Urbanex à la brasserie Fischer
Mardi 29 novembre 2016, par Les brasseries
//Une "urbanex" dans les locaux désaffectés de la brasserie Fischer ? Quelle proposition que voilà ? Hop ! J’accepte, bien sur ! Pour les novices comme moi, une urbanex, ou exploration urbaine consiste à visiter ce que l’on appelle une friche industrielle, une usine laissée à l’abandon. Une aventure bien souvent marquée par des cicatrices historiques et économiques, en plein coeur de nos villes modernes.
- la place centrale
L’entrée est quelque peu dérobée, et il faut jouer de notre souplesse pour pénétrer l’enceinte close de l’ancienne brasserie Fischer, au centre de Schiltigheim, à la périphérie de Strasbourg. Le lieu est interdit, pour des raisons évidentes de sécurité, mais il est tout de même fréquenté : récupérateurs de métaux, adolescents urbains en mal de terrain de jeu... et explorateurs curieux.
Le moment de trouver une ambiance, étrange, d’un lieu qu’on sent si chargé d’histoire et grouillant d’activité et qui, désormais, est rendu à la nature. Les bâtiments sont ouverts, portes défoncées. D’un cotés l’administration, bureaux en vrac, renversés par des olibrius, montagnes de livres techniques, tous signés au crayon de papier d’un certain M. Débus, figure bien connue de la brasserie alsacienne, et longtemps directeur de la brasserie Fischer. On peut découvrir aussi les lieux communs, salle de bal, salles de réception... installations d’un autre temps, ou la vie dans l’usine se mêlait de façon plus intime à la vie des familles des ouvriers.
- Porte de la "cave aux houblons"
- Lieu de stockage du houblon, enterré et secret.
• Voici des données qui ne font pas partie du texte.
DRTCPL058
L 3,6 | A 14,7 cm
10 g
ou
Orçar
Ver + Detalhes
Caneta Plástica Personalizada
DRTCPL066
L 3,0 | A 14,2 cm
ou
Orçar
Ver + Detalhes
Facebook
Et de l’autre coté les bâtiments techniques, immenses, dépouillés de leur cuves, de leur pompes, et autres canalisations. L’endroit est réellement impressionnant : la multitude de salles démontre que l’activité était foisonnante à une autre époque.
- les caves...
Quelques escaliers mènent au sous sol. Les caves s’étendent sous la ville, elles parcourent des kilomètres, selon des légendes urbaines locales. Des histoires racontent les effondrements de parties de rues, ou de jardin. D’aucuns auraient vu des arbres disparaitrent dans des trous nés au sein de la nuit alsacienne. Ces souterrains ont connus plusieurs utilités au cours des années d’activités de la brasserie. Selon les dires des anciens, avant l’avènement du froid industriel, la fabrication des lagers devait être assurée sur une longue période de l’année. Dans ce but, les paysans inondaient les champs durant l’hiver, les laissaient geler , et la glace était découpée, transportée et entreposée dans les caves de la brasserie, l’isolation était assurée par des couches de paille. Ainsi, la brasserie pouvait réguler une grande partie de l’année la température des fermenteurs emplis de lager.
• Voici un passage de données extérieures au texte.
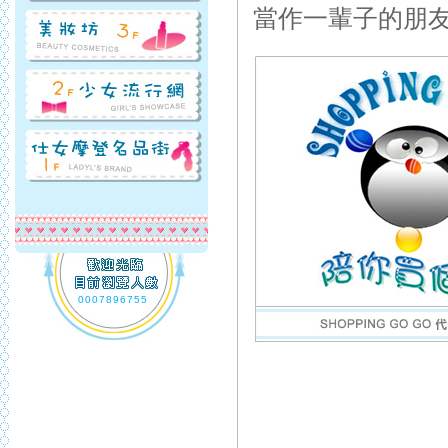
當作一輩子的朋
0007896755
L’ensemble de la brasserie est livré aux artistes de rue qui osent franchir le pas de la porte (ou qui osent écarter les pans de grillage...). Le "fischermanele", éternel emblème de la brasserie a été détourné de son design original pour intégrer une attitude plus...cool ?
Parsemés sur l long de notre exploration, les restes d’emballages de fournitures industrielles aux marques que nous connaissons bien : Pelliconi pour les capsules, Fermentis pour les levures...
Sur le sol trainent des recettes (oui...), des centaines de feuilles de suivi de brassage, dernières traces de l’activité, avec les listes des ingrédients, secrets dévoilés aux yeux de tous...
En conclusion, une très belle journée dans le froid alsacien, des découvertes intéressantes sur l’histoire d’un lieu mythique de la brasserie locale. Sans avoir connu la belle époque, les souvenirs toujours excellents des anciens employés de fischer croisés au fil des foires européennes, et racontés avec enthousiasmes, sont de véritables madeleines de Proust dans cet endroit chargé d’histoire.